To: Mike McFarland who wrote (3088)5/27/1999 7:55:00 PM
From: Bob Swift  Read Replies (1) | Respond to of 10280
 
Mike,
The key here is whether consumers are going to pay up on improvement or not if the original drug is good enough to get by. The blockbuster are those ICE that replaces parents that have demonstrated (even if rare) serious side effect. The problem with assuming ICE will take over the higher end of the market is that no one really know if that will pan out and people overreacted by assuming it is a total loss when some doubt surfaces.
My worst case suggest even if SEPR only takes the lower end of the market, it is more than justify the current price.

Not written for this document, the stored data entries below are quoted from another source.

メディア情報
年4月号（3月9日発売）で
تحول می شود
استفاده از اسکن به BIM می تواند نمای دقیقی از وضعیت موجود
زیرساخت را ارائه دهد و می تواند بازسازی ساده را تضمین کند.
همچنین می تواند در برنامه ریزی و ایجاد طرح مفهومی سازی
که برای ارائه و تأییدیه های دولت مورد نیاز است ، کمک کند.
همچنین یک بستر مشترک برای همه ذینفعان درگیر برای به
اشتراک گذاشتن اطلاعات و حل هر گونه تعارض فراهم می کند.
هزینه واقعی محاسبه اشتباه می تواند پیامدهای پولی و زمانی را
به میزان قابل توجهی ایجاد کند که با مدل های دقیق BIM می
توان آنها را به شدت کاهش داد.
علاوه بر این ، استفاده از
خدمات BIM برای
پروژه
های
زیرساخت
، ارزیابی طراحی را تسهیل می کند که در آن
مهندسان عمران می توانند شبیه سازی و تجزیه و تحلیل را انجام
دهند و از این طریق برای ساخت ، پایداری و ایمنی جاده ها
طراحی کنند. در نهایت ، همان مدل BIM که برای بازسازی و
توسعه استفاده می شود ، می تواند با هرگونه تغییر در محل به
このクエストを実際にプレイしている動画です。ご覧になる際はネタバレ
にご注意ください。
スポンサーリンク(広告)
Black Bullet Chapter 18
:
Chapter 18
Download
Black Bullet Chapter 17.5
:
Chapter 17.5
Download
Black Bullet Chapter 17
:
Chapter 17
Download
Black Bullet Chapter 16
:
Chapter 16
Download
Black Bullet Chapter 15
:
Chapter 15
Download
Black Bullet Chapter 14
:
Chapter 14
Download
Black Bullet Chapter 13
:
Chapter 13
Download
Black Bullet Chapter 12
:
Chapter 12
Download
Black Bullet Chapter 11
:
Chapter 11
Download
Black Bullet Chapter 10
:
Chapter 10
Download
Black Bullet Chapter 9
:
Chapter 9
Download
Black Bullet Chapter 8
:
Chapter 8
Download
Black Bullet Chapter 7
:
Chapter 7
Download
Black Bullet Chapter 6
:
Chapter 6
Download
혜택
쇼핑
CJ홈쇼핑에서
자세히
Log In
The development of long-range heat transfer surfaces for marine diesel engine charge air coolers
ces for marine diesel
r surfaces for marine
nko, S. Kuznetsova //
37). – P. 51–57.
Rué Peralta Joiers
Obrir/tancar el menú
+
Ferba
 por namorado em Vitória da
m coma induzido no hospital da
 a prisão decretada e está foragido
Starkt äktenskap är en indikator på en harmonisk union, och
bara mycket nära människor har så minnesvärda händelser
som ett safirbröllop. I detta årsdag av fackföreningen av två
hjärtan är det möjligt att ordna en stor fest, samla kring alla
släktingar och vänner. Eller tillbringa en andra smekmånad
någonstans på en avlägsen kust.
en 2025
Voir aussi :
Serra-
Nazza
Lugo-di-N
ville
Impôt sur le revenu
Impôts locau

To: Mike McFarland who wrote (3088)5/27/1999 8:00:00 PM
From: David Howe  Respond to of 10280
 
<< I'm sure this has been answered before, but
I'm not going to go dig for it: Royalties
end when the parent drug goes off patent--
is that just arbitrary--why would generic
drugs replace SEPR's imroved version? >>

Royalties don't end when the parent drug patent expires. They continue as long as the ICE is sold.

Generics won't replace the ICE. Generics of the ICE can't be sold until the ICE patent expires (try 2012 as an example). Generics of the parent drug can only be sold once the parent's patent expires. At that point we will possibly see generics of the old drug competing against the new improved drug.